Finnish Lapphunds, with their luscious coat, sweet spitz-like face, and profusely coated tail curving over the back, are instantly recognizable as Nordic dogs. Built for hard work in frigid temperatures north of the Arctic Circle, Lappies stand about 20 inches at the shoulder and are surprisingly powerful for their size, with well-developed muscles and substantial bone beneath a double coat that comes in many colors and patterns. Lappies are agile dogs of effortless movement, capable going from a trot to full gallop in a second flat.
The original Finnish Lapphunds were the helper dogs of a tribe of semi-nomadic people, the Sami, in Lapland (the northern region of Finland, Sweden and, in part, Russia). Around 1940, in Finland, interest in saving the breed began to grow. Dogs belonging to the original Sami people were collected with the intent of establishing a breeding program.
Few Lappies today in America have seen a reindeer, but they adapt well to other kinds of work, including obedience, agility, tracking therapy, and herding other types of livestock. When working, Finnish Lapphunds are agile, alert and noisy. While interacting with people, however, the breed is calm, friendly, and very submissive. Lappy puppies are adorable, but new owners should take care to remember that a small puppy grows up quickly and needs to learn good habits early on. Socialization, puppy classes and basic training will help him learn those habits.

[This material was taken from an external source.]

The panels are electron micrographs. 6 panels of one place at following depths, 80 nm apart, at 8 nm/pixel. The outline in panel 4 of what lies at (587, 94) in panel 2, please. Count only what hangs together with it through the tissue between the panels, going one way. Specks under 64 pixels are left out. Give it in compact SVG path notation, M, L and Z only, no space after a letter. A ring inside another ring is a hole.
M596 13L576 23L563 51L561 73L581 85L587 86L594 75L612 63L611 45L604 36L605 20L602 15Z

Coat & Grooming: The coat does require a thorough weekly brushing to be kept in good condition. Lappies shed seasonally, but the fur can be easily controlled with regular brushing. Their double-coat makes them intolerant of the heat. Daily exercise is also necessary. Their nails should be trimmed regularly to avoid overgrowth and cracking. Their ears should be checked regularly to avoid a buildup of wax and debris which can result in an infection. Teeth should be brushed regularly.